▸ **Exercise requirements**
Would you set down the whole listing again exactly as it appears?

▸ **Extracted information**

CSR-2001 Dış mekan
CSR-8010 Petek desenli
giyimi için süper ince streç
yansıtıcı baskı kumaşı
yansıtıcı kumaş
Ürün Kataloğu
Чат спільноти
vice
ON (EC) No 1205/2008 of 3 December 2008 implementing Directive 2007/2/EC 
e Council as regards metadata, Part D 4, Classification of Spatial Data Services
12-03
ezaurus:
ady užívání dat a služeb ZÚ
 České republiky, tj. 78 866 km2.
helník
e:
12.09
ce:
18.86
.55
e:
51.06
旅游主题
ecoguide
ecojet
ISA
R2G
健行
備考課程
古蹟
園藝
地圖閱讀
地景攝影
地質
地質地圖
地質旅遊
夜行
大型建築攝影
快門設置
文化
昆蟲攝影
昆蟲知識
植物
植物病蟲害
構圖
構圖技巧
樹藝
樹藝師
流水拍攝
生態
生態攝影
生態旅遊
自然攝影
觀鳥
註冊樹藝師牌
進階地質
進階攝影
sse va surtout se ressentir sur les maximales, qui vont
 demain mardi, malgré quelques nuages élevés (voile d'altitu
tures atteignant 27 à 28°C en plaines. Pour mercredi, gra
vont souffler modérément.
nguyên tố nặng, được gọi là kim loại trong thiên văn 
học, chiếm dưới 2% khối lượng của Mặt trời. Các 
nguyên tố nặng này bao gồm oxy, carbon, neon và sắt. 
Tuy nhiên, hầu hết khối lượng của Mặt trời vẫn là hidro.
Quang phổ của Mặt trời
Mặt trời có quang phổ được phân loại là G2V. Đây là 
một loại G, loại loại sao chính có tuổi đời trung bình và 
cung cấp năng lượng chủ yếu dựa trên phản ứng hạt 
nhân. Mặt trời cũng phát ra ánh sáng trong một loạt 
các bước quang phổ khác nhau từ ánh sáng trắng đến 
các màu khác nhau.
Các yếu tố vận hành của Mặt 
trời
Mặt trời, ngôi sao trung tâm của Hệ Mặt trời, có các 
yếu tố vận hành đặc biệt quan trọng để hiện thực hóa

▸ **Solution to this exercise**
CSR-2001 Dış mekan
CSR-8010 Petek desenli
giyimi için süper ince streç
yansıtıcı baskı kumaşı
yansıtıcı kumaş
Ürün Kataloğu
Чат спільноти
vice
ON (EC) No 1205/2008 of 3 December 2008 implementing Directive 2007/2/EC 
e Council as regards metadata, Part D 4, Classification of Spatial Data Services
12-03
ezaurus:
ady užívání dat a služeb ZÚ
 České republiky, tj. 78 866 km2.
helník
e:
12.09
ce:
18.86
.55
e:
51.06
旅游主题
ecoguide
ecojet
ISA
R2G
健行
備考課程
古蹟
園藝
地圖閱讀
地景攝影
地質
地質地圖
地質旅遊
夜行
大型建築攝影
快門設置
文化
昆蟲攝影
昆蟲知識
植物
植物病蟲害
構圖
構圖技巧
樹藝
樹藝師
流水拍攝
生態
生態攝影
生態旅遊
自然攝影
觀鳥
註冊樹藝師牌
進階地質
進階攝影
sse va surtout se ressentir sur les maximales, qui vont
 demain mardi, malgré quelques nuages élevés (voile d'altitu
tures atteignant 27 à 28°C en plaines. Pour mercredi, gra
vont souffler modérément.
nguyên tố nặng, được gọi là kim loại trong thiên văn 
học, chiếm dưới 2% khối lượng của Mặt trời. Các 
nguyên tố nặng này bao gồm oxy, carbon, neon và sắt. 
Tuy nhiên, hầu hết khối lượng của Mặt trời vẫn là hidro.
Quang phổ của Mặt trời
Mặt trời có quang phổ được phân loại là G2V. Đây là 
một loại G, loại loại sao chính có tuổi đời trung bình và 
cung cấp năng lượng chủ yếu dựa trên phản ứng hạt 
nhân. Mặt trời cũng phát ra ánh sáng trong một loạt 
các bước quang phổ khác nhau từ ánh sáng trắng đến 
các màu khác nhau.
Các yếu tố vận hành của Mặt 
trời
Mặt trời, ngôi sao trung tâm của Hệ Mặt trời, có các 
yếu tố vận hành đặc biệt quan trọng để hiện thực hóa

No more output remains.